AMD: Speculation, Rumors, and Discussion (Archive)

Status
Not open for further replies.
Cracks on objects like that, LOD isn't being calculated correctly for the patches, its a problem with the code, which I stated ;).

Btw they are talking about subpixel aliasing, when geometry edge partially intersects a pixel, with sub pixel triangles does increase that. But the trade off, with sub pixel triangles is you don't get the strong aliasing of the many pixels at one edge of a poly, its harder to notice the aliasing vs the original not tessellated model.

Good read on god rays, but you are using Vram and shader performance, so there is a trade off with tesselation vs horse power and vram.
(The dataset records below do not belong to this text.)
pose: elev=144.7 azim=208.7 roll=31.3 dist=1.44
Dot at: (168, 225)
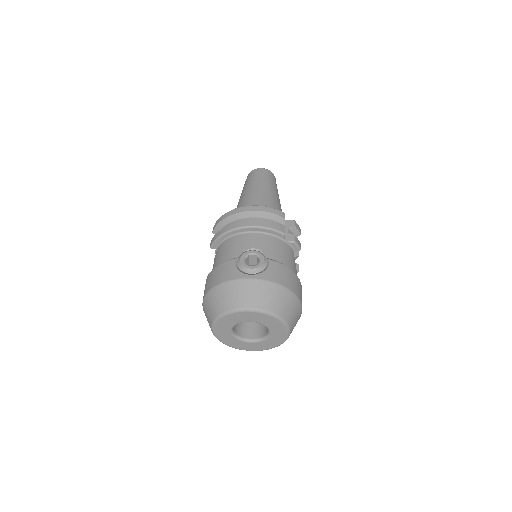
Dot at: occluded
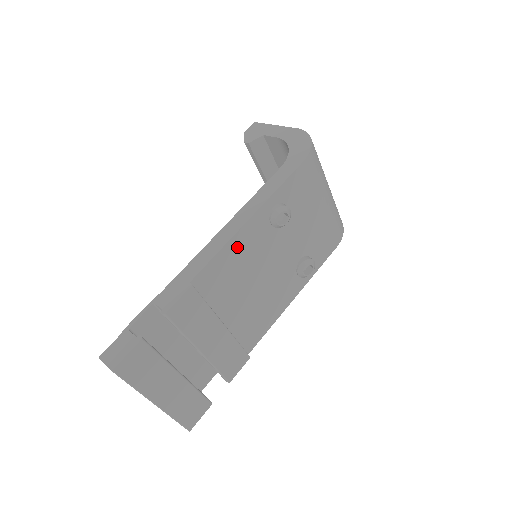
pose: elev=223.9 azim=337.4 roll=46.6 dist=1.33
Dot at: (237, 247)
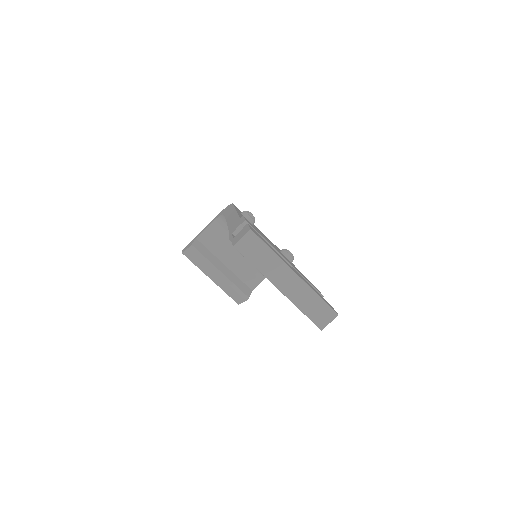
Dot at: occluded
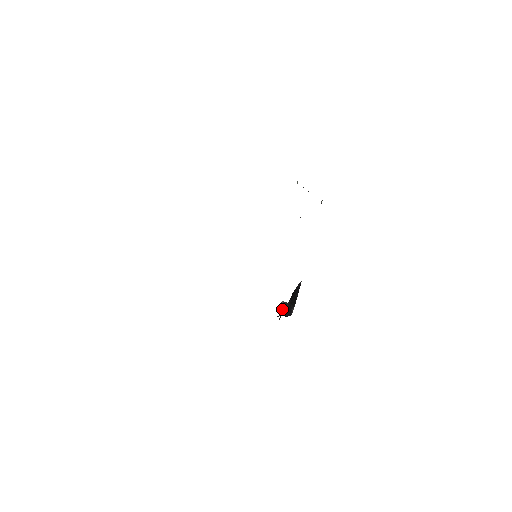
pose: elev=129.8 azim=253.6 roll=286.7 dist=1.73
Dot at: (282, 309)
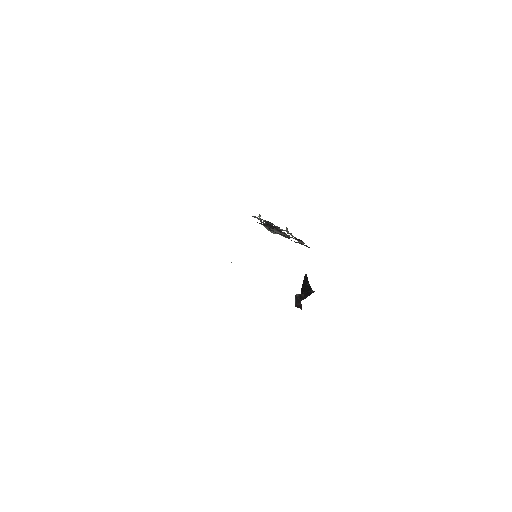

And also it seems to only work with one strong light source, where as with tessellation, it can be done with many light sources without extra hits on vram and pixel shader.

Sure, but current software solutions to crack filling are expensive, which is the point. It's why both consoles have full DX11 tessellation support but you don't see displacement mapped tessellation everywhere. A more programmable pipeline could make it easier to do so, but until that time or until someone shows the current somewhat fixed pipeline can work well in realtime I don't see displacement mapped tessellation being used a whole lot.

And while there you certainly need to incur a performance cost for something one way or another, considering Hollywood does raymarching and raytracing for volumetrics, and uses it for photo real results, I'm pretty sure it's going to stay that way. The tessellation method was just an old hack from, heck back from the geometry shader days and the second STALKER title if I recall correctly. The volumetric raymarching solution, which can re-use shadow maps and supports multiple light sources (did you even read it?) and support inhomogenous media, and supports scattering from indirect lightig, and is already much, MUCH faster even on Nvidia's cards than Nvidia's own tessellation solution is the clear winner.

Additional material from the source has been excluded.